> Exercise instructions:
Will you copy the records below word for word, starting at the first line and ending at the line that contains "common name: Angelik", with both of those lines included?

-------- Data for processing

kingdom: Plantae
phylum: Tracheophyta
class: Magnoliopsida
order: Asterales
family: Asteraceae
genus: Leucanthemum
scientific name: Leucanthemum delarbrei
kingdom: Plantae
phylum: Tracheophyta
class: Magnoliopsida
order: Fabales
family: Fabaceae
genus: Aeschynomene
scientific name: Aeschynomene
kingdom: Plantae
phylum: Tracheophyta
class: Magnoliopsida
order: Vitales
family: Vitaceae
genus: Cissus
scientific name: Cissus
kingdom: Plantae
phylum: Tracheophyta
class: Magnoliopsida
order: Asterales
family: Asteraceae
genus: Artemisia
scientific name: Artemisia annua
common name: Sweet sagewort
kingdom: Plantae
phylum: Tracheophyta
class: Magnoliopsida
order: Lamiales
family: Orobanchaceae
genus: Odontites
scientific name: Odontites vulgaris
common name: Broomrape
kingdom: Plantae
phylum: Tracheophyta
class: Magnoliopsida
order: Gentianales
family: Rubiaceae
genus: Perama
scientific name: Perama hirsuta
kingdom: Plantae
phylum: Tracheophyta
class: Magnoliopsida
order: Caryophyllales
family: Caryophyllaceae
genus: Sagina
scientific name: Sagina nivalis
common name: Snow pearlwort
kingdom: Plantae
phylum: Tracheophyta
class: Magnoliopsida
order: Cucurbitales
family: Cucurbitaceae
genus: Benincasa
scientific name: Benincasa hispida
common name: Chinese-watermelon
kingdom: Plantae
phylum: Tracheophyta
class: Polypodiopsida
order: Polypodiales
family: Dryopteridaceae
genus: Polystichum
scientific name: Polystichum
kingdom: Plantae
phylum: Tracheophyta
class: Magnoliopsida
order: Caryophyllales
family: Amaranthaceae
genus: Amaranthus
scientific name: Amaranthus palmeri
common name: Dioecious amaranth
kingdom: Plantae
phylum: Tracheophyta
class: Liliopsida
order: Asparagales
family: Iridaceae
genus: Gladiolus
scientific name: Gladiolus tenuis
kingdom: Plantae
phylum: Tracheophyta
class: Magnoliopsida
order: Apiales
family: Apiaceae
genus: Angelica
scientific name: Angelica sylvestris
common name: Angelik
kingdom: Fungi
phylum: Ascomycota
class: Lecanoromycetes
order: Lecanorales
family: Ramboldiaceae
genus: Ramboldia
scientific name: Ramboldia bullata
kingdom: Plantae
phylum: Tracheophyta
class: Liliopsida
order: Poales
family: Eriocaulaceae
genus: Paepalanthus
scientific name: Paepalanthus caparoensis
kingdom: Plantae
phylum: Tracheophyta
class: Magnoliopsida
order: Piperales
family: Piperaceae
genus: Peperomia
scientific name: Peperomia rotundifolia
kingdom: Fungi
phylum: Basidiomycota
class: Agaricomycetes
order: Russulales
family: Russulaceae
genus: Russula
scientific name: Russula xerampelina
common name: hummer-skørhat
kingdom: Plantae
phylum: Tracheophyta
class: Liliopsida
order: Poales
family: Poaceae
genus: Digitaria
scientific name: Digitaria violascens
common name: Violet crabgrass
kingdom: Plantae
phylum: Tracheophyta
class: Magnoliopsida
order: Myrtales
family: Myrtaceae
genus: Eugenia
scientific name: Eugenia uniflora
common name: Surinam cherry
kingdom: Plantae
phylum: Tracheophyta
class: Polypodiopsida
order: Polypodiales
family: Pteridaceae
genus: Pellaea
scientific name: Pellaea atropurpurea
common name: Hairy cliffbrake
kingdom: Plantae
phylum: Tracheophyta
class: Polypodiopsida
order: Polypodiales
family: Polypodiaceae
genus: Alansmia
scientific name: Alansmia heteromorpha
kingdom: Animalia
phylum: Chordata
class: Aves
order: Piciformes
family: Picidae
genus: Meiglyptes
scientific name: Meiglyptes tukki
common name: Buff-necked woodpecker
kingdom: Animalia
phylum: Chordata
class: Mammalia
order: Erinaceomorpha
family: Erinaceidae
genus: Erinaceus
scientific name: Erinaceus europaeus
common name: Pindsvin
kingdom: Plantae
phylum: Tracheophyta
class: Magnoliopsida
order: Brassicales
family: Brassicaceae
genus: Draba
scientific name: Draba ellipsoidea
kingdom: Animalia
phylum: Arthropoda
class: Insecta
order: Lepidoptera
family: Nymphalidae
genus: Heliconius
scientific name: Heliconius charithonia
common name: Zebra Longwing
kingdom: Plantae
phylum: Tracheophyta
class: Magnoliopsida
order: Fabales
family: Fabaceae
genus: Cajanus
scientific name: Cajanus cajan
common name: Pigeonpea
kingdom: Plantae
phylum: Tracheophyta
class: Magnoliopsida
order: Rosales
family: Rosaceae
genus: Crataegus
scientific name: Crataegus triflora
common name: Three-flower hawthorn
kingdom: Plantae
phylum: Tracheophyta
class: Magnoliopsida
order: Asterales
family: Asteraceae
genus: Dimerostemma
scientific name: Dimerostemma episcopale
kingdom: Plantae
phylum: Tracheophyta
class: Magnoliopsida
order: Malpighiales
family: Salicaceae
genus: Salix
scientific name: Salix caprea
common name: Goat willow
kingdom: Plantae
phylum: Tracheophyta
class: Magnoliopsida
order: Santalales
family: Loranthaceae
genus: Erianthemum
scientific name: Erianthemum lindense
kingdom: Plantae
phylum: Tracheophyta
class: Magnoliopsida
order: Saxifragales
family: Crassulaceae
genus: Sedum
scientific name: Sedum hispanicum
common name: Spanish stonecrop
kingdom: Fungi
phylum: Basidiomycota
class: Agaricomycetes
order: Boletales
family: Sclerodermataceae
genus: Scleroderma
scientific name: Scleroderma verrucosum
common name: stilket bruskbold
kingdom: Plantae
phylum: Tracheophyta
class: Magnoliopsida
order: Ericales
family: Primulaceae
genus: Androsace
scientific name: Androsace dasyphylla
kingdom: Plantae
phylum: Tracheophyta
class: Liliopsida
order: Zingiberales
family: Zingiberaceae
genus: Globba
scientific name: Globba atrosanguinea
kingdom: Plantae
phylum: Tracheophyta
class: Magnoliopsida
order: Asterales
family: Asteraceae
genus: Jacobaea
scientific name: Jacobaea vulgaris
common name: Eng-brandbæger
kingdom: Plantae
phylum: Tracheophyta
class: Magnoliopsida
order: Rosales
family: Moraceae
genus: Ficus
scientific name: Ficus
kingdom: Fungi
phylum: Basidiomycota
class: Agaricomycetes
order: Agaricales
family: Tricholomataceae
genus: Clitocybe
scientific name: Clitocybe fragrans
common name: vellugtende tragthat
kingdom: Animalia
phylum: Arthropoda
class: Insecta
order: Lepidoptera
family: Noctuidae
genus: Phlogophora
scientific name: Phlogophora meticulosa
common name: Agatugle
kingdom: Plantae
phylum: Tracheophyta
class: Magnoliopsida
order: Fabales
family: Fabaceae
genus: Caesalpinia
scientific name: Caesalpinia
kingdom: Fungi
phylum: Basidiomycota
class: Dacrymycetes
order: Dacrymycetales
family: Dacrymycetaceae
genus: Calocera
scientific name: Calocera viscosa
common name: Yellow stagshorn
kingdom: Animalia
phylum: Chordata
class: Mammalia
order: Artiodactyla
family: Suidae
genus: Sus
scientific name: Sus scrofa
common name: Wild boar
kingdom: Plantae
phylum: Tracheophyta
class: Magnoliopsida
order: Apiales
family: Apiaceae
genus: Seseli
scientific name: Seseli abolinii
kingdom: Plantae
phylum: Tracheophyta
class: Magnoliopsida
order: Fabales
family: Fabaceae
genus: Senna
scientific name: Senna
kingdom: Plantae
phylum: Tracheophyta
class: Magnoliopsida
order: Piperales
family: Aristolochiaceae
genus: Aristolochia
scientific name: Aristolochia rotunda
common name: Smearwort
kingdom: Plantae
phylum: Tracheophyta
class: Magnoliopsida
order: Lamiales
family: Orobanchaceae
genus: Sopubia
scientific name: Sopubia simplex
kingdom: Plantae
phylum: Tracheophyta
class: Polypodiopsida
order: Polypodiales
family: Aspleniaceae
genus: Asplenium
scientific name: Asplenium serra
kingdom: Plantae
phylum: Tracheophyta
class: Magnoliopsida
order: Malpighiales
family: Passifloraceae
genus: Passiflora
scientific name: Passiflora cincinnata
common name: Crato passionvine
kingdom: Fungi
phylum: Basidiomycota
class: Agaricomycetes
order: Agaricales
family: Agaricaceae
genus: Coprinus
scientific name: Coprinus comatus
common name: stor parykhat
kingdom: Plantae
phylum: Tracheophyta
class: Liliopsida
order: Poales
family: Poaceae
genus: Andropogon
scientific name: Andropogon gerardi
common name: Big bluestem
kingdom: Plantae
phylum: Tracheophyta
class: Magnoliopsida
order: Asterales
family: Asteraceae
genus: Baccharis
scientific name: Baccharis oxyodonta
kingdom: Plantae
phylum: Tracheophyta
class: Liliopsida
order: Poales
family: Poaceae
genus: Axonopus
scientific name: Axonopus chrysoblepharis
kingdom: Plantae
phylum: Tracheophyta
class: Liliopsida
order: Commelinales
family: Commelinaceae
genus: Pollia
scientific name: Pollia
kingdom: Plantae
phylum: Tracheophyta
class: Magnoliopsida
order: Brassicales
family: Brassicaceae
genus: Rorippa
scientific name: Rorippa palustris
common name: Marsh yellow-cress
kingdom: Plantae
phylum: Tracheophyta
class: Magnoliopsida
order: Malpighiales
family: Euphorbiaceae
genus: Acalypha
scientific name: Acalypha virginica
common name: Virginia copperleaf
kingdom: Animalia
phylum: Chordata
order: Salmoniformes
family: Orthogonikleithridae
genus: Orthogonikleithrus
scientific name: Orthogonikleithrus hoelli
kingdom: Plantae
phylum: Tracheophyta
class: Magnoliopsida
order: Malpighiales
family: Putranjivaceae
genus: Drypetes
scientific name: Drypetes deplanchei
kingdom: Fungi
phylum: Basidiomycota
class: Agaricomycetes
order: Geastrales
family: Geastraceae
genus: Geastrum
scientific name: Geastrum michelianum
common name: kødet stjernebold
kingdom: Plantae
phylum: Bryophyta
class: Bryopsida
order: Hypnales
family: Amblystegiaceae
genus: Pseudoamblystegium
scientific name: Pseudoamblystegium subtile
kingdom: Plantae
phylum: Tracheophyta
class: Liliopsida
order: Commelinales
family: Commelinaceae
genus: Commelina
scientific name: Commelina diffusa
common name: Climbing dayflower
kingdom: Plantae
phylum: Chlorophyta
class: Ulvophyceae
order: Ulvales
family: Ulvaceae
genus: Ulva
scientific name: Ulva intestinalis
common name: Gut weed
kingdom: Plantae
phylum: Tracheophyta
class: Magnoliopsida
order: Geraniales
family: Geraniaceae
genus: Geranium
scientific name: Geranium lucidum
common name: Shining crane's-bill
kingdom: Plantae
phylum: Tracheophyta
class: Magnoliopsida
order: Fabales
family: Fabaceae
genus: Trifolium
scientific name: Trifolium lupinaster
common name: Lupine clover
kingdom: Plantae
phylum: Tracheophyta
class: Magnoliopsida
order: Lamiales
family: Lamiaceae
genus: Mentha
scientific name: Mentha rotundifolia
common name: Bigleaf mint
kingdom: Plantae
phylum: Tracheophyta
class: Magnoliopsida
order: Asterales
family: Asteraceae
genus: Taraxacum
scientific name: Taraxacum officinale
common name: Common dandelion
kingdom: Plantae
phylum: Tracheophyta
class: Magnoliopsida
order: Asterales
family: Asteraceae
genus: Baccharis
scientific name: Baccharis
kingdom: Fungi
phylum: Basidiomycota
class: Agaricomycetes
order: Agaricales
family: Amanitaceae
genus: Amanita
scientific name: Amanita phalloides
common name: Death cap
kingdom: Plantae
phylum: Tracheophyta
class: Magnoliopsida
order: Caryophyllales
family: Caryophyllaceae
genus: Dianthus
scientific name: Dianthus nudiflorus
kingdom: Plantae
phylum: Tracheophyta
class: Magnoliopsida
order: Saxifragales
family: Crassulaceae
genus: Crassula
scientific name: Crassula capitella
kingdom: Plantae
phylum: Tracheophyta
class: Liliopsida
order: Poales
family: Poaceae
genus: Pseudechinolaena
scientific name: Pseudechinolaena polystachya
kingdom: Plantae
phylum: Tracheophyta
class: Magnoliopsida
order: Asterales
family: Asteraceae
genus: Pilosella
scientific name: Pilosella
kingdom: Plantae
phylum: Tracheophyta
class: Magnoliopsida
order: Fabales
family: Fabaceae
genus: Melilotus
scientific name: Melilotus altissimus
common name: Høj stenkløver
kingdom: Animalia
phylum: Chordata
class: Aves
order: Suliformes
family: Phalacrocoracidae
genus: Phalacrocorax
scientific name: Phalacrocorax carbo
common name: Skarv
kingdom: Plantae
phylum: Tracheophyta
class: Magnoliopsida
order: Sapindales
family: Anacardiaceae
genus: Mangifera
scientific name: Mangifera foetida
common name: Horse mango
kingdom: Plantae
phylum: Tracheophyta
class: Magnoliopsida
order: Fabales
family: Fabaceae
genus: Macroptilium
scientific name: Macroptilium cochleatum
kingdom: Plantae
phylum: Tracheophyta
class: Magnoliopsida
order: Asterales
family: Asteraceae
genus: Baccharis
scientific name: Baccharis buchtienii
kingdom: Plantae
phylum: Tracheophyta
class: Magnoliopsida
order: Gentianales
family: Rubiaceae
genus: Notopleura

----------------

> Result:
kingdom: Plantae
phylum: Tracheophyta
class: Magnoliopsida
order: Asterales
family: Asteraceae
genus: Leucanthemum
scientific name: Leucanthemum delarbrei
kingdom: Plantae
phylum: Tracheophyta
class: Magnoliopsida
order: Fabales
family: Fabaceae
genus: Aeschynomene
scientific name: Aeschynomene
kingdom: Plantae
phylum: Tracheophyta
class: Magnoliopsida
order: Vitales
family: Vitaceae
genus: Cissus
scientific name: Cissus
kingdom: Plantae
phylum: Tracheophyta
class: Magnoliopsida
order: Asterales
family: Asteraceae
genus: Artemisia
scientific name: Artemisia annua
common name: Sweet sagewort
kingdom: Plantae
phylum: Tracheophyta
class: Magnoliopsida
order: Lamiales
family: Orobanchaceae
genus: Odontites
scientific name: Odontites vulgaris
common name: Broomrape
kingdom: Plantae
phylum: Tracheophyta
class: Magnoliopsida
order: Gentianales
family: Rubiaceae
genus: Perama
scientific name: Perama hirsuta
kingdom: Plantae
phylum: Tracheophyta
class: Magnoliopsida
order: Caryophyllales
family: Caryophyllaceae
genus: Sagina
scientific name: Sagina nivalis
common name: Snow pearlwort
kingdom: Plantae
phylum: Tracheophyta
class: Magnoliopsida
order: Cucurbitales
family: Cucurbitaceae
genus: Benincasa
scientific name: Benincasa hispida
common name: Chinese-watermelon
kingdom: Plantae
phylum: Tracheophyta
class: Polypodiopsida
order: Polypodiales
family: Dryopteridaceae
genus: Polystichum
scientific name: Polystichum
kingdom: Plantae
phylum: Tracheophyta
class: Magnoliopsida
order: Caryophyllales
family: Amaranthaceae
genus: Amaranthus
scientific name: Amaranthus palmeri
common name: Dioecious amaranth
kingdom: Plantae
phylum: Tracheophyta
class: Liliopsida
order: Asparagales
family: Iridaceae
genus: Gladiolus
scientific name: Gladiolus tenuis
kingdom: Plantae
phylum: Tracheophyta
class: Magnoliopsida
order: Apiales
family: Apiaceae
genus: Angelica
scientific name: Angelica sylvestris
common name: Angelik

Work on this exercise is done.